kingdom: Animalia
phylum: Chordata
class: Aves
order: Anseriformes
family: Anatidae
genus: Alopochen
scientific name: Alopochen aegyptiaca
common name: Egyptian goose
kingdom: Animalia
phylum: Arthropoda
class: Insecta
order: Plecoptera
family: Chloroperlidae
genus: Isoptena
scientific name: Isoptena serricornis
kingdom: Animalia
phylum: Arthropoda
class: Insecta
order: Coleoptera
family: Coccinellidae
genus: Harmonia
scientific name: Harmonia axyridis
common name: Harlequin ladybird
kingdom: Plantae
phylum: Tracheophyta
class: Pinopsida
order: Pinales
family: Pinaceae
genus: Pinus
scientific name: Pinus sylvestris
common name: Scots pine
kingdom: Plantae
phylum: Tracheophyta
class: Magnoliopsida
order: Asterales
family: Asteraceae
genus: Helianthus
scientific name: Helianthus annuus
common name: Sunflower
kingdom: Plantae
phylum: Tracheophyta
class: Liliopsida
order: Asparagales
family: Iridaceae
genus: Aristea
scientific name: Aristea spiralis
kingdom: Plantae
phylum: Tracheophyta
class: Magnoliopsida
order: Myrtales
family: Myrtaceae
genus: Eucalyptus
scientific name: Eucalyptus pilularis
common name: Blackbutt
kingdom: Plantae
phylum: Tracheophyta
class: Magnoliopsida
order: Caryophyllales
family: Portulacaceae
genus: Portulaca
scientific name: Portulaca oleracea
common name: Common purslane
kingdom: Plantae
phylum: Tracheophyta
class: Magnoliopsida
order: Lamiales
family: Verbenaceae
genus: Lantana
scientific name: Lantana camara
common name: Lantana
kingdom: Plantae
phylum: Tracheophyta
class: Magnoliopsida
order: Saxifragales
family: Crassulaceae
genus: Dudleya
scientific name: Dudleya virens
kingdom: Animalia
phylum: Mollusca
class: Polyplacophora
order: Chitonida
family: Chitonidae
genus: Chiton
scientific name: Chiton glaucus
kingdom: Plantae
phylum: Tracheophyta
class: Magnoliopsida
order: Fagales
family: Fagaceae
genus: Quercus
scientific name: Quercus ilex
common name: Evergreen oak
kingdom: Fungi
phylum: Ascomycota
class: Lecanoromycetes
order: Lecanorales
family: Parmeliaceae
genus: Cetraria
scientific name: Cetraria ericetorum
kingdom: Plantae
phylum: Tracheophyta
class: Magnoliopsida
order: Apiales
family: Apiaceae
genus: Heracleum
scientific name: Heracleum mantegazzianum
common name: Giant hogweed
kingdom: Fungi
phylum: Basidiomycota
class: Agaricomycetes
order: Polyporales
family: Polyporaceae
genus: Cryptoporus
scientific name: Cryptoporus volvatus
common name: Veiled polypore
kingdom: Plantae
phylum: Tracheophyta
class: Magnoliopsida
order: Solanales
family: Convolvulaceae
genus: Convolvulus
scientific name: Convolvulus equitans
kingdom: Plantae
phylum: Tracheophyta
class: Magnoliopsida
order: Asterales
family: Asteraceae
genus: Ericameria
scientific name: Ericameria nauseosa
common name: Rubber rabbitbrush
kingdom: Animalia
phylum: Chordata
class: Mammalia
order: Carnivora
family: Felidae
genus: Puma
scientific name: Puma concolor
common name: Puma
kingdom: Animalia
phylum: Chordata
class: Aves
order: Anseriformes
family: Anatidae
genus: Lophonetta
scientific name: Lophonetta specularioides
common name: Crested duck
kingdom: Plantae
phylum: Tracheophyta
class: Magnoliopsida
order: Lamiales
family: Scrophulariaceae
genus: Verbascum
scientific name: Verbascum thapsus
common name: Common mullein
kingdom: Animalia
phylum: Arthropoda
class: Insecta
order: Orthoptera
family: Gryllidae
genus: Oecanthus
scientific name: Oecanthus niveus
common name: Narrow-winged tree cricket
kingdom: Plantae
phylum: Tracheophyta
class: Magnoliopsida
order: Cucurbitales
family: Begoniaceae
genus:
=-=-=-=-=
> _TASK TO CARRY OUT_: Rewrite the material from its first line through the line containing "order: Caryophyllales", replacing "phylum" with "division" and leaving everything else unchanged.

> _RESULT FOR THIS EXERCISE_:
kingdom: Animalia
division: Chordata
class: Aves
order: Anseriformes
family: Anatidae
genus: Alopochen
scientific name: Alopochen aegyptiaca
common name: Egyptian goose
kingdom: Animalia
division: Arthropoda
class: Insecta
order: Plecoptera
family: Chloroperlidae
genus: Isoptena
scientific name: Isoptena serricornis
kingdom: Animalia
division: Arthropoda
class: Insecta
order: Coleoptera
family: Coccinellidae
genus: Harmonia
scientific name: Harmonia axyridis
common name: Harlequin ladybird
kingdom: Plantae
division: Tracheophyta
class: Pinopsida
order: Pinales
family: Pinaceae
genus: Pinus
scientific name: Pinus sylvestris
common name: Scots pine
kingdom: Plantae
division: Tracheophyta
class: Magnoliopsida
order: Asterales
family: Asteraceae
genus: Helianthus
scientific name: Helianthus annuus
common name: Sunflower
kingdom: Plantae
division: Tracheophyta
class: Liliopsida
order: Asparagales
family: Iridaceae
genus: Aristea
scientific name: Aristea spiralis
kingdom: Plantae
division: Tracheophyta
class: Magnoliopsida
order: Myrtales
family: Myrtaceae
genus: Eucalyptus
scientific name: Eucalyptus pilularis
common name: Blackbutt
kingdom: Plantae
division: Tracheophyta
class: Magnoliopsida
order: Caryophyllales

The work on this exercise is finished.